Por muito intemporal e universal que esta pergunta possa soar, creio que não é incomum aos portugueses sentirem-se envoltos num caso muito agudo e irremediável de concentração de vícios e fracas qualidades dos seus políticos. Isto porque Portugal parece estranhamente mal integrado na Europa, dado o grau de rudeza e de impreparação dos seus representantes, que demasiadas vezes evidenciam possuir a combinação de fracos currículos, com temperamentos despóticos.

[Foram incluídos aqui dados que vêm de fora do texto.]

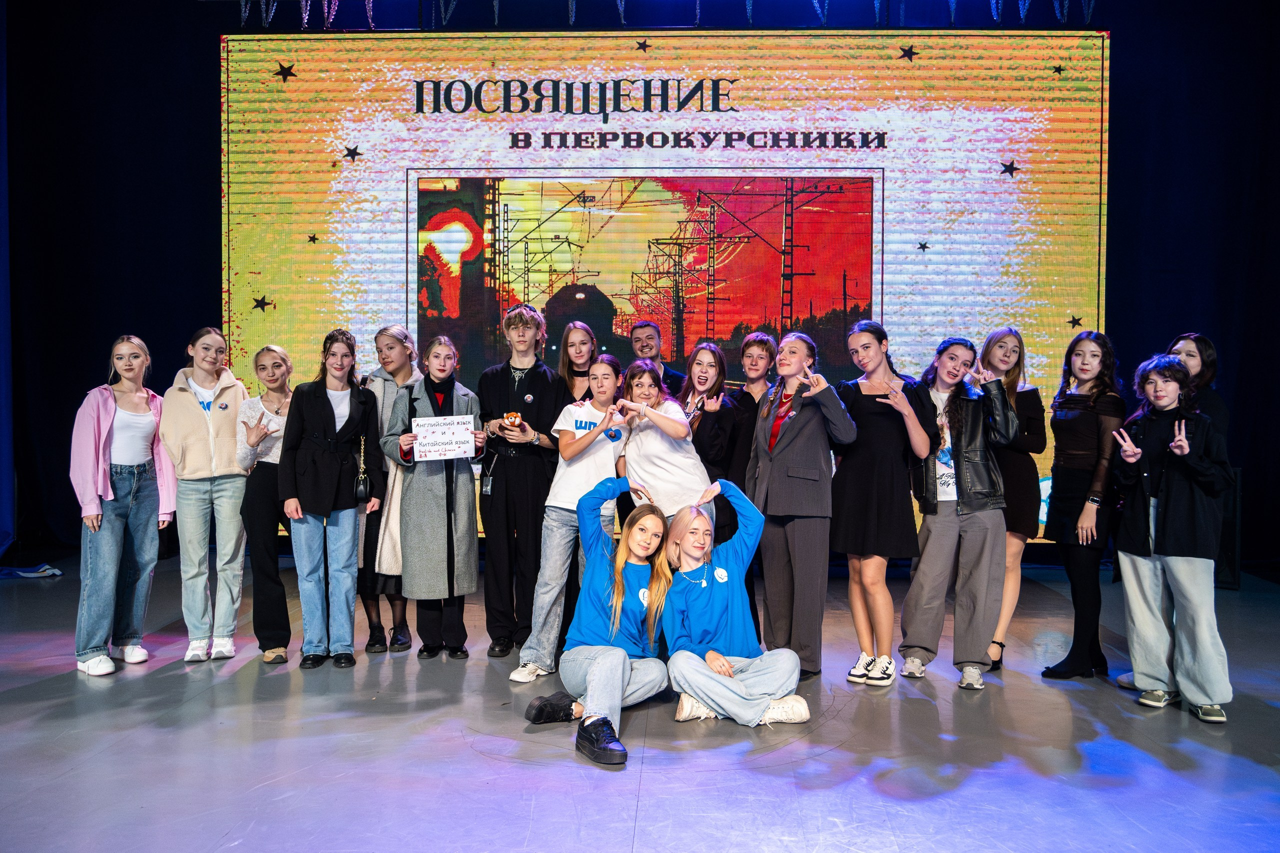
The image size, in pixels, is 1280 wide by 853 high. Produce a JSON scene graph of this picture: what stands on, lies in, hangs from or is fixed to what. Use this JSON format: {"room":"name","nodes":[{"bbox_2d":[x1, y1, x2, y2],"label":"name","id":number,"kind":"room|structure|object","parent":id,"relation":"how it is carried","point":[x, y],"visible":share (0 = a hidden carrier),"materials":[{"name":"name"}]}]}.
{"room":"event hall","nodes":[
{"label":"event hall","id":0,"kind":"room"},
{"bbox_2d":[0,553,1279,852],"label":"stage floor","id":1,"kind":"structure","parent":0,"point":[1266,772],"materials":[{"name":"grey"}]},
{"bbox_2d":[0,563,63,578],"label":"cloth","id":2,"kind":"object","parent":1,"relation":"on","point":[53,570],"visible":0.94,"materials":[{"name":"blue fabric"}]},
{"bbox_2d":[70,336,174,676],"label":"woman","id":3,"kind":"object","parent":1,"relation":"on","point":[151,416],"visible":0.97},
{"bbox_2d":[162,327,249,662],"label":"woman","id":4,"kind":"object","parent":1,"relation":"on","point":[211,428],"visible":0.93},
{"bbox_2d":[236,344,296,664],"label":"woman","id":5,"kind":"object","parent":1,"relation":"on","point":[276,361],"visible":0.76},
{"bbox_2d":[278,328,383,669],"label":"woman","id":6,"kind":"object","parent":1,"relation":"on","point":[346,501],"visible":0.97},
{"bbox_2d":[353,436,370,502],"label":"handbag","id":7,"kind":"object","parent":6,"relation":"hanging from","point":[359,493],"visible":0.85,"materials":[{"name":"black leather"}]},
{"bbox_2d":[358,326,421,655],"label":"woman","id":8,"kind":"object","parent":1,"relation":"on","point":[407,344],"visible":0.54},
{"bbox_2d":[384,333,483,660],"label":"woman","id":9,"kind":"object","parent":1,"relation":"on","point":[469,404],"visible":0.87},
{"bbox_2d":[411,414,476,461],"label":"sign","id":10,"kind":"object","parent":9,"relation":"in","point":[452,448],"visible":0.98,"materials":[{"name":"white paper"}]},
{"bbox_2d":[477,301,562,664],"label":"man","id":11,"kind":"object","parent":1,"relation":"on","point":[494,501],"visible":0.95},
{"bbox_2d":[503,411,522,427],"label":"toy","id":12,"kind":"object","parent":11,"relation":"in","point":[514,419],"visible":0.94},
{"bbox_2d":[511,359,629,682],"label":"girl","id":13,"kind":"object","parent":1,"relation":"on","point":[599,466],"visible":0.86},
{"bbox_2d":[558,320,598,408],"label":"girl","id":14,"kind":"object","parent":1,"relation":"on","point":[577,354],"visible":0.45},
{"bbox_2d":[522,485,674,766],"label":"woman","id":15,"kind":"object","parent":1,"relation":"on","point":[617,613],"visible":0.96},
{"bbox_2d":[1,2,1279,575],"label":"back wall","id":16,"kind":"object","parent":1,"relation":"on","point":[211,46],"visible":0.7,"materials":[{"name":"fabric"}]},
{"bbox_2d":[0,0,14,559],"label":"curtain","id":17,"kind":"object","parent":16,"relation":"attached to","point":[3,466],"visible":0.92,"materials":[{"name":"blue fabric"}]},
{"bbox_2d":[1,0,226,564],"label":"black curtain","id":18,"kind":"object","parent":16,"relation":"attached to","point":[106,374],"visible":0.61,"materials":[{"name":"black fabric"}]},
{"bbox_2d":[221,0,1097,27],"label":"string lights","id":19,"kind":"object","parent":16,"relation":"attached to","point":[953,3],"visible":0.87},
{"bbox_2d":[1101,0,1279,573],"label":"black curtain","id":20,"kind":"object","parent":16,"relation":"attached to","point":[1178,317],"visible":0.57,"materials":[{"name":"fabric"}]},
{"bbox_2d":[630,321,686,400],"label":"man","id":21,"kind":"object","parent":1,"relation":"on","point":[640,329],"visible":0.41},
{"bbox_2d":[614,357,709,527],"label":"girl","id":22,"kind":"object","parent":1,"relation":"on","point":[685,446],"visible":0.72},
{"bbox_2d":[222,30,1110,540],"label":"led screen","id":23,"kind":"object","parent":1,"relation":"on","point":[459,235],"visible":0.72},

Ainda assim, não é menos verdade que essa combinação também surge em pequena escala, sempre que um indivíduo, nas suas interacções diárias, “varre para debaixo do tapete” uma tarefa não concluída, transmite informações erradas, incompletas ou ambíguas a um superior hierárquico, mente acerca das suas competências pessoais, ignora as necessidades e adversidades daqueles com quem se relaciona, ou abandona situações de crise de forma calculista.

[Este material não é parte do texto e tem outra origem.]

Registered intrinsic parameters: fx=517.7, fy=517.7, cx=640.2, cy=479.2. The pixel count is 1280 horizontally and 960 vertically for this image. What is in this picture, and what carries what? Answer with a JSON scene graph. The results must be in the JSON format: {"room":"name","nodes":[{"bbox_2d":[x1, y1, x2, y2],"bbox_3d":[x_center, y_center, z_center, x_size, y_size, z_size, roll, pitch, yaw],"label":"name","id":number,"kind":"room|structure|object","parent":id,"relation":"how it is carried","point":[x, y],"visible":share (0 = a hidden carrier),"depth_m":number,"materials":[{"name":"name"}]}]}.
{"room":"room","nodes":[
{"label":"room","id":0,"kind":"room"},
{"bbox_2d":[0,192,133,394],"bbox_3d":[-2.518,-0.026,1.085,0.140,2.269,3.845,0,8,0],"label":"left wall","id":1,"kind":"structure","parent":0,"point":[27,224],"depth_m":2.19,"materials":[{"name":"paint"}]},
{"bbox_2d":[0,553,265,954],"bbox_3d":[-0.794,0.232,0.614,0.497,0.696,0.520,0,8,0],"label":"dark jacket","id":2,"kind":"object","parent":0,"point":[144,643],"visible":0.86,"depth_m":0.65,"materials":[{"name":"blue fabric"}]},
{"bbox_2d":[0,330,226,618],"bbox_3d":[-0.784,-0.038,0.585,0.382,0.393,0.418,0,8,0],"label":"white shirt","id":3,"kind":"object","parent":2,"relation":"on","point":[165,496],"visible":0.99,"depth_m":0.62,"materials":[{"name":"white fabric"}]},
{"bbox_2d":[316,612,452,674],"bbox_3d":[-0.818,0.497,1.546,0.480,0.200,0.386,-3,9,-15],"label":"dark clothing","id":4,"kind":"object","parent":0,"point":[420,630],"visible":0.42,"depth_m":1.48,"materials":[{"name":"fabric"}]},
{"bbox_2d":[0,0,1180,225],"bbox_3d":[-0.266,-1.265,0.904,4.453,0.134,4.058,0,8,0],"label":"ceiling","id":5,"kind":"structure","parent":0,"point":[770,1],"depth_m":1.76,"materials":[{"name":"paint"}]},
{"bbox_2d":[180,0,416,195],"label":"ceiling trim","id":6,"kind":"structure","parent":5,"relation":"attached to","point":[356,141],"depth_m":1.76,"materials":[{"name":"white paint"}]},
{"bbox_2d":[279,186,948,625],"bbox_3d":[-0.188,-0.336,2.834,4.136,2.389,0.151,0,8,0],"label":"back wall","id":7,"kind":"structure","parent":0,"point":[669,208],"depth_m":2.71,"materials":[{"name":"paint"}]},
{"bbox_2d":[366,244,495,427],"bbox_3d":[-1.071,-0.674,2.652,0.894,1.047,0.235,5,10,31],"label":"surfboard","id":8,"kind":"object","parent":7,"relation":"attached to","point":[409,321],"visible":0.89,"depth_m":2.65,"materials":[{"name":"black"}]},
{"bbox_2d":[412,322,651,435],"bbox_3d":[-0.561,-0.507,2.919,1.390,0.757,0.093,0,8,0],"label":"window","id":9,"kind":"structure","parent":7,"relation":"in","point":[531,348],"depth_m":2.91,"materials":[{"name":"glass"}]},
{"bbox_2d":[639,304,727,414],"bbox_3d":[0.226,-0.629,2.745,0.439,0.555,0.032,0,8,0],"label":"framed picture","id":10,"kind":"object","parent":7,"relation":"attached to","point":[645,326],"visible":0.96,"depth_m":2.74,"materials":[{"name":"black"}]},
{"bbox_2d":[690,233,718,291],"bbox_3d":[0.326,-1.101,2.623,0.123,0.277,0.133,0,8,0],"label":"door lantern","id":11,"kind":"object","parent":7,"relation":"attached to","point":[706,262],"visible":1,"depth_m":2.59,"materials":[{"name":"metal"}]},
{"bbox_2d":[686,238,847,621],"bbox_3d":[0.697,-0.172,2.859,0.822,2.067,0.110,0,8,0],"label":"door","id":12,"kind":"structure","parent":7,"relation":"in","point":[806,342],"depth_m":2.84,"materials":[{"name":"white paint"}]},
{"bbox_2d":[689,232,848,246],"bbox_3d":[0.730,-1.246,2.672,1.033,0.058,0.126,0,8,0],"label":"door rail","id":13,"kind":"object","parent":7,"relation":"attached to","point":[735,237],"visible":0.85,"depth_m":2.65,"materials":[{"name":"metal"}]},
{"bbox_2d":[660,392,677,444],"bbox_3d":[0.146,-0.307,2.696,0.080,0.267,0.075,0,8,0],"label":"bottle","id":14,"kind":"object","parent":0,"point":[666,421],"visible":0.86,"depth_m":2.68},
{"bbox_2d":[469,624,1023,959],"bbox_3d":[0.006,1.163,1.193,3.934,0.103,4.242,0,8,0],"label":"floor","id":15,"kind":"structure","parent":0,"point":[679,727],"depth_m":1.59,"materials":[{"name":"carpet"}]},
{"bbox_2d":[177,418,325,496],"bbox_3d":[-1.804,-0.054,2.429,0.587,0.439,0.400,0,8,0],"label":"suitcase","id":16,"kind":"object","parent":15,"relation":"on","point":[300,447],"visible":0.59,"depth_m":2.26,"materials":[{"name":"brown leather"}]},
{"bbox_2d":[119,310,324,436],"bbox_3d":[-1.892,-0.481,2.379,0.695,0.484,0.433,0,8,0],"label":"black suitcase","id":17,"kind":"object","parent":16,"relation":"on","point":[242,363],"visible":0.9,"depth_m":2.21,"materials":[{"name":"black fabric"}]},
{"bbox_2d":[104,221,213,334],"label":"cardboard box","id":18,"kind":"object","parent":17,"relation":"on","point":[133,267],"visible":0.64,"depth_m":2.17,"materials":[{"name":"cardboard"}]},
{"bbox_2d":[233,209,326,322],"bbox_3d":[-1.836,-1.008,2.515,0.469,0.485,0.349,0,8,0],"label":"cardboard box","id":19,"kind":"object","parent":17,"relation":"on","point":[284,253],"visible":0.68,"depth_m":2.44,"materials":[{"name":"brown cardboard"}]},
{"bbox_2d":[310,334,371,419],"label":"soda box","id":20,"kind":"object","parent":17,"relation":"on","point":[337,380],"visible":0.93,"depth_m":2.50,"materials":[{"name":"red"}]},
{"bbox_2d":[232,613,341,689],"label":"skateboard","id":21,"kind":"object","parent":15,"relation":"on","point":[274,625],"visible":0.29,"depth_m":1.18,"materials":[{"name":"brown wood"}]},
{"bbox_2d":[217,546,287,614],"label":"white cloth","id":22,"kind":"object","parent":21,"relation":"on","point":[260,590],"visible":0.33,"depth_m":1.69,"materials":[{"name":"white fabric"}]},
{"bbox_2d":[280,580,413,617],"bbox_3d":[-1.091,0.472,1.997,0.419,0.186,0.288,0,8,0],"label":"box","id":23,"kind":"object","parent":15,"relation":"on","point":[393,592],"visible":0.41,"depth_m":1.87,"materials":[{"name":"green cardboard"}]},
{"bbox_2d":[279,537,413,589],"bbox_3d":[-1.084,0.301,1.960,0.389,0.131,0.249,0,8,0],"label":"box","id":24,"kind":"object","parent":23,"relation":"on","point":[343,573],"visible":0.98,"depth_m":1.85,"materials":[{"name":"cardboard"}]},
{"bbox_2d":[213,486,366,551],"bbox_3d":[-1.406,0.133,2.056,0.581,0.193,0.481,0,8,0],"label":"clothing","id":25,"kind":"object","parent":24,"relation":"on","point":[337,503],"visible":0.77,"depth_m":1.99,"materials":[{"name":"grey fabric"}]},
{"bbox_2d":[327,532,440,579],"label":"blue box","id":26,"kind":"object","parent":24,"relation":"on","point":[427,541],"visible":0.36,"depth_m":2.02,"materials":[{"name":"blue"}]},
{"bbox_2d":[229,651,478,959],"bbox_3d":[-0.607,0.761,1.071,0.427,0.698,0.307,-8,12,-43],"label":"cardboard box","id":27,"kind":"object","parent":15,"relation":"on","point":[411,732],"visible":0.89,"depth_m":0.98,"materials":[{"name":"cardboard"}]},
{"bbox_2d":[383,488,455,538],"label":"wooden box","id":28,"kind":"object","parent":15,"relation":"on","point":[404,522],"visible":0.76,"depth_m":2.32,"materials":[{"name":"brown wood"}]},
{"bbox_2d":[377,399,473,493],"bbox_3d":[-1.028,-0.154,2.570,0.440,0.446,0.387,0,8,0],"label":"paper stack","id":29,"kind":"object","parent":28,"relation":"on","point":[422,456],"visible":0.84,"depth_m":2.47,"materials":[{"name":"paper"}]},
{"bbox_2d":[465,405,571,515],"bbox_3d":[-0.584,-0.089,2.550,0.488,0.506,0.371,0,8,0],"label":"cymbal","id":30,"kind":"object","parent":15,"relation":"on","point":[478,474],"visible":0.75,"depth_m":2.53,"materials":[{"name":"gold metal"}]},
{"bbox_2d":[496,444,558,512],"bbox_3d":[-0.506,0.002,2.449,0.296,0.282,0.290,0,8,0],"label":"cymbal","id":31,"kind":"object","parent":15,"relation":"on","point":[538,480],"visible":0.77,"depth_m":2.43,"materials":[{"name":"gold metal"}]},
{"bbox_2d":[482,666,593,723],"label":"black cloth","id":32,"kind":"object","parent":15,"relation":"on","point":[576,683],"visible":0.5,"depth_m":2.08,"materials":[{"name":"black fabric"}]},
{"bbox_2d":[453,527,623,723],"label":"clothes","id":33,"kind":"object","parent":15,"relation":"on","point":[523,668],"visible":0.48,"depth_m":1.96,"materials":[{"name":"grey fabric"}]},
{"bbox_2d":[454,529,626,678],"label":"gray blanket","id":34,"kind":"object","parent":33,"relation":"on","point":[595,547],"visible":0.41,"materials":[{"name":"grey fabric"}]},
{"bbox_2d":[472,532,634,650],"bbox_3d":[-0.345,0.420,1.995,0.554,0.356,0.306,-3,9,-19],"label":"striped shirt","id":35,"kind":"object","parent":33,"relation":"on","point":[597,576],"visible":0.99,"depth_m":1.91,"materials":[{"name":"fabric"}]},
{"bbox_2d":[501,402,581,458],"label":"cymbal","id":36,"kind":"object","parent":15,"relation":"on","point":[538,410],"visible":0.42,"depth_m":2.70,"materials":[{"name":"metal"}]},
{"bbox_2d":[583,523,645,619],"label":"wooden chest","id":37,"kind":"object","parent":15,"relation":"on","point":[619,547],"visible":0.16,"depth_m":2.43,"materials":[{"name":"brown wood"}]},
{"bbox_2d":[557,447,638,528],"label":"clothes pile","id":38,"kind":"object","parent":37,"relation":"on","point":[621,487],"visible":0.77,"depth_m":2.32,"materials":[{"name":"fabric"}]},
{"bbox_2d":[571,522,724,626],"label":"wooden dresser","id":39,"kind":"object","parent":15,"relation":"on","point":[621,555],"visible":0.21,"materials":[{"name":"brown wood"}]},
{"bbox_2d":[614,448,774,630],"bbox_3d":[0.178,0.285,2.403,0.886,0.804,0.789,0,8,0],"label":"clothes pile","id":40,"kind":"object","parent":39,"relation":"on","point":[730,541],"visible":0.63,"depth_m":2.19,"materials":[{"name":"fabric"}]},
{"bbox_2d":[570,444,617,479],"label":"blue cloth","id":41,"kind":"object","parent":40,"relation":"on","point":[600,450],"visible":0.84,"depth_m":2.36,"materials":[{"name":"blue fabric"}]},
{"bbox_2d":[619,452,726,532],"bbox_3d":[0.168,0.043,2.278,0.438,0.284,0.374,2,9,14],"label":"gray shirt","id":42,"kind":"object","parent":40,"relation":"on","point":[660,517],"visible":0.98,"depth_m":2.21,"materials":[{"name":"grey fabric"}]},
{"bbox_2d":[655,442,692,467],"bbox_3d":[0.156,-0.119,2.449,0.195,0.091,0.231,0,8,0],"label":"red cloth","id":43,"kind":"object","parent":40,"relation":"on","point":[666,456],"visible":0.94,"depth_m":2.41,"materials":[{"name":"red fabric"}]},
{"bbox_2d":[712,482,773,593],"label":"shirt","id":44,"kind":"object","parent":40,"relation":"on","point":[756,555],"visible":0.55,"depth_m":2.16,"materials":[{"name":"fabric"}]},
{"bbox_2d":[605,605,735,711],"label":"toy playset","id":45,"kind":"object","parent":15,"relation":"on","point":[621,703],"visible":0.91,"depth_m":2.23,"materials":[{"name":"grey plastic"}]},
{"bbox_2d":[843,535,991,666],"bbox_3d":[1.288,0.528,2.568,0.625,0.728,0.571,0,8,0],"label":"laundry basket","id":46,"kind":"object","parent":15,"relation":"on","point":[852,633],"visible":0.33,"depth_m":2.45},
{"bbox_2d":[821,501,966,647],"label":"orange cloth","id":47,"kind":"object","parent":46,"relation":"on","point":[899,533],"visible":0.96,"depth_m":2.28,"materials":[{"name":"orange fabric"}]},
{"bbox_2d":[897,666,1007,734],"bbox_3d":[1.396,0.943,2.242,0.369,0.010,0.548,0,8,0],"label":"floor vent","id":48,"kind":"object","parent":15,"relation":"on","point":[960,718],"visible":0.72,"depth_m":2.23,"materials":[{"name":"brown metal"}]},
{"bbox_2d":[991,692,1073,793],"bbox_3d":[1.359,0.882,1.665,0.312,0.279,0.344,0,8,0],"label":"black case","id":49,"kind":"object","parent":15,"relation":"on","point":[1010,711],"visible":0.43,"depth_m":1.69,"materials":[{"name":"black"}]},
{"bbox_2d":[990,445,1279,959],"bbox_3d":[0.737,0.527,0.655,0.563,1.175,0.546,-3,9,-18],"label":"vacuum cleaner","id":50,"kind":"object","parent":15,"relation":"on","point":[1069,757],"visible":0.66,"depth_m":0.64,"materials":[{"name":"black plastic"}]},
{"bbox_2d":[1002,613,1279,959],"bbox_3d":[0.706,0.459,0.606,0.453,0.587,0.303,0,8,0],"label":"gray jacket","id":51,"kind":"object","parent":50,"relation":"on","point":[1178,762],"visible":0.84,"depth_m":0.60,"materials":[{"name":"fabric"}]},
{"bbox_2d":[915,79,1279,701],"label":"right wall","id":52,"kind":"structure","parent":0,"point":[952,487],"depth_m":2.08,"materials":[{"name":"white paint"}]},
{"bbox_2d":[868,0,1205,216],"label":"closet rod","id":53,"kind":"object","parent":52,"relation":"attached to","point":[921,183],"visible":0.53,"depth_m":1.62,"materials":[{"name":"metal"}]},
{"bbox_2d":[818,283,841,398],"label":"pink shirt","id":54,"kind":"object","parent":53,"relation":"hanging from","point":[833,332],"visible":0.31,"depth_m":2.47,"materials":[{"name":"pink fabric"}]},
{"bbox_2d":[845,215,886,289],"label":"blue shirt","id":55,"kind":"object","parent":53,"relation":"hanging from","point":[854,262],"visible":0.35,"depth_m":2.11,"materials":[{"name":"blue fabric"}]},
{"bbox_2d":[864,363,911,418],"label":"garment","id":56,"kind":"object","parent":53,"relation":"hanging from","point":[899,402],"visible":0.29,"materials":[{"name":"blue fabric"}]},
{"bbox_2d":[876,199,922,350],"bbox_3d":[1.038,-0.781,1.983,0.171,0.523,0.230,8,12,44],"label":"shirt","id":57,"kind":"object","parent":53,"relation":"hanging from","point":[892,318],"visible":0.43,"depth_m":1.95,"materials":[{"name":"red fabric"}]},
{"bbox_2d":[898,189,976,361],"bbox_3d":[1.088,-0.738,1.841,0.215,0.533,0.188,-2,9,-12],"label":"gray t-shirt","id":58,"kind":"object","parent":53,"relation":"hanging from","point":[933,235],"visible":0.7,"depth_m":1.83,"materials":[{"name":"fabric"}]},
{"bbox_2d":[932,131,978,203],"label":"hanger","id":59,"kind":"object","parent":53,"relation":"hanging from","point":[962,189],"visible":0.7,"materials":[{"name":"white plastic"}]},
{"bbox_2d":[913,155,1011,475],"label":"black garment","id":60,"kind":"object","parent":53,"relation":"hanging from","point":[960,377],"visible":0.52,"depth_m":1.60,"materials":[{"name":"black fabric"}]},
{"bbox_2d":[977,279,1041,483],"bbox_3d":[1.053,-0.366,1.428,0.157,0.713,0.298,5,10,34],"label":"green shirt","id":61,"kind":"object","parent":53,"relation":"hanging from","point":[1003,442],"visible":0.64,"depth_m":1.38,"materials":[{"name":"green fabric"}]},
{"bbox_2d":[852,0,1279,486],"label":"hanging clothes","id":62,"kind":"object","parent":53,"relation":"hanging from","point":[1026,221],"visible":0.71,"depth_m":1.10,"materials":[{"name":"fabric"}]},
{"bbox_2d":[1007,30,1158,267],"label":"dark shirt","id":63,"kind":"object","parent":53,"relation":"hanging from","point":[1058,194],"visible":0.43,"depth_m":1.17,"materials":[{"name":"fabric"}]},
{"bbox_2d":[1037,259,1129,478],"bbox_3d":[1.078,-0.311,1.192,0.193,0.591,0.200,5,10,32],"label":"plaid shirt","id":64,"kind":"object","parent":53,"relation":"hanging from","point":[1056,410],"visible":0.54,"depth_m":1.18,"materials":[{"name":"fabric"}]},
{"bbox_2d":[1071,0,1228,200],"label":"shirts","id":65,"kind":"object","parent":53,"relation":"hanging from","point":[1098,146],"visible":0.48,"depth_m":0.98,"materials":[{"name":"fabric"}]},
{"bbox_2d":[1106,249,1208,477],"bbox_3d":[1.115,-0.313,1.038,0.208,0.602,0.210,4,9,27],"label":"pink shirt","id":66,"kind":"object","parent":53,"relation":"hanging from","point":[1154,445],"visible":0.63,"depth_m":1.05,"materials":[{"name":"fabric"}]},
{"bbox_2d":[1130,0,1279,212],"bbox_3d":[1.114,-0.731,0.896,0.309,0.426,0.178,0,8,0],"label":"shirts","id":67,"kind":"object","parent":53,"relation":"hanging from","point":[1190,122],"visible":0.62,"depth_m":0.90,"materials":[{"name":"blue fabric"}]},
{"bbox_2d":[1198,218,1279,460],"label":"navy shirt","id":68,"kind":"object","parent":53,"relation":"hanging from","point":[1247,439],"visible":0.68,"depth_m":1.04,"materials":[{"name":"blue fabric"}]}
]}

Pelo contrário, uma combinação de qualidades opostas àquelas atitudes, deve revelar compromisso com a verdade, responsabilização pessoal face às próprias funções e incumbências, humildade quanto às capacidades e competências, flexibilidade perante situações inesperadas, espírito de equipa e lealdade no cumprimento de objectivos em projectos comuns. É na base destas atitudes que se firmam empreendimentos duradouros.
Posto isto, importa ter presente que a conduta desonesta e a propagação da mentira em favor do auto-interesse podem minar as nossas relações diárias, mas também a credibilidade de governantes, levando a um processo cumulativo de crescente cisão entre cidadãos e instituições políticas, tendo como resultado a crescente simpatia por posições anti-sistémicas (ou aparentemente anti-sistémicas). Por entre temperaturas ainda suportáveis e uma competição futebolística que não chegou a extasiar o povo, os portugueses mais atentos puderam assistir à confrangedora manifestação de avidez embriagada do primeiro-ministro em relação à “bazuca” e, ainda mais lamentavelmente, ao acidente de viação que envolveu a viatura que transportava o ministro da Administração Interna, Eduardo Cabrita, e que vitimou de forma fatal Nuno Santos.
O que salta à vista em ambas as situações é a desastrosa inaptidão em termos de comunicação política. No primeiro caso, a comunicação aproxima-nos de uma experiência algo terceiro-mundista, que causa vergonha a qualquer português com memória histórica e que preze a poupança, o cumprimento dos deveres e a independência. No segundo caso, evidencia-se a insensibilidade extrema e o recurso ao silêncio como manobras para dissipar as atenções. É de assinalar que, numa época regida pelo imediatismo das comunicações, em que tantas vezes os burocratas antecipam-se aos especialistas para fazer comentários a quente sobre catástrofes e acidentes, em contraste, um responsável político directamente envolvido num acidente de viação “lave daí as suas mãos”, abstendo-se sequer de mostrar empatia.
A confiança é um sentimento que se cultiva ao longo do tempo, através de empenho constante baseado em múltiplas acções no mesmo sentido. Por isso mesmo, é quase impossível, para qualquer português minimamente crítico e lúcido, acreditar que o apuramento dos factos, neste, como em outros casos, estará livre de intromissão política e de malabarismos jurídicos. O exercício do “ministério da mentira” é demasiado prevalecente e já entrou na própria consciência daqueles que repetem as mesmas mentiras vezes sem conta – a começar pela falsidade de que os financiamentos europeus se materializarão num significativo impulso da economia portuguesa, e não na rápida aplicação em políticas que dão votos e em interesses instalados.
Conforme enuncia o Professor José Manuel Moreira: “… a mentira com as suas sequelas, a falsidade e a simulação, opõe-se à convivência, até ao ponto de a poder destruir. Já a verdade conduz à confiança. Ora, é pela confiança que se chega à colaboração espontânea entre as pessoas. A mentira corrói e destabiliza qualquer propósito de colaboração. Mentir é antes de mais ir em consciência contra a própria consciência.”
*A Contas com a Ética Empresarial (Principia, 2008, página 59).
A autora escreve de acordo com a antiga ortografia.